### TASK DIRECTIONS
Select and copy each line of the listing below that contains the string "left", counting only matches with the same letter case.

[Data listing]
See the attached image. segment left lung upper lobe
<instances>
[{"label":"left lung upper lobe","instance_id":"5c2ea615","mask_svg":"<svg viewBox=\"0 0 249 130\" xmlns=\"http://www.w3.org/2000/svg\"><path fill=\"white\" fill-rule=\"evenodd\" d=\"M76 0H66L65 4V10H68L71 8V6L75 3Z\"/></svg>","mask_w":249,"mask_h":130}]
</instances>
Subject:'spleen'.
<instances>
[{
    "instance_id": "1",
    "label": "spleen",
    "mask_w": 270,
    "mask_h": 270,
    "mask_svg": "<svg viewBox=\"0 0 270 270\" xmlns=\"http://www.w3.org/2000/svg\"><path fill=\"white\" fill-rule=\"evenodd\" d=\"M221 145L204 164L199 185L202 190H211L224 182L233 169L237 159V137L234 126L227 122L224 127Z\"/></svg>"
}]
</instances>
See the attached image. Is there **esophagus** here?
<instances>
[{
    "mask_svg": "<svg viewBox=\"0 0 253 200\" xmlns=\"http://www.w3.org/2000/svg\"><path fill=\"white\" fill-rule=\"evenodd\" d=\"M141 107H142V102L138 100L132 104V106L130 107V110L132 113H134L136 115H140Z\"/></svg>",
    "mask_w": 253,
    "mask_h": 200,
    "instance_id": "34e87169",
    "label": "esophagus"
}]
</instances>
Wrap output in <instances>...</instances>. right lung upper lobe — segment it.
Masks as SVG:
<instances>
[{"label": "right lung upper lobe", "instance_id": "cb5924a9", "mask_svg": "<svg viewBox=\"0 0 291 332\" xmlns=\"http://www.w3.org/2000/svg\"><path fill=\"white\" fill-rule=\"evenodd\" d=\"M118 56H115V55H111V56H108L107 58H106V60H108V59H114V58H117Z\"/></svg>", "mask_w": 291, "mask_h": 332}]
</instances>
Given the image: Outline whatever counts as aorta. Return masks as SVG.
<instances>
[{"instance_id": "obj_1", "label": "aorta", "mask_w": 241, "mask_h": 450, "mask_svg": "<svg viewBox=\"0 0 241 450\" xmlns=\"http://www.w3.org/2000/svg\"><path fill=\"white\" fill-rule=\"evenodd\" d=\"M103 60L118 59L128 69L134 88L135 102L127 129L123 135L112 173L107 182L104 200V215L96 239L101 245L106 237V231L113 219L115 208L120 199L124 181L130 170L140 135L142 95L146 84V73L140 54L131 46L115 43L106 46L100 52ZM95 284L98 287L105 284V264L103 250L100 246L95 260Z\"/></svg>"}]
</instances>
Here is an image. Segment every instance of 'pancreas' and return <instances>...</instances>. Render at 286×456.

### ANSWER TO THIS TASK
See the attached image. segment left lung upper lobe
[{"label":"left lung upper lobe","instance_id":"5c2ea615","mask_svg":"<svg viewBox=\"0 0 249 130\" xmlns=\"http://www.w3.org/2000/svg\"><path fill=\"white\" fill-rule=\"evenodd\" d=\"M76 0H66L65 4V10H68L71 8V6L75 3Z\"/></svg>","mask_w":249,"mask_h":130}]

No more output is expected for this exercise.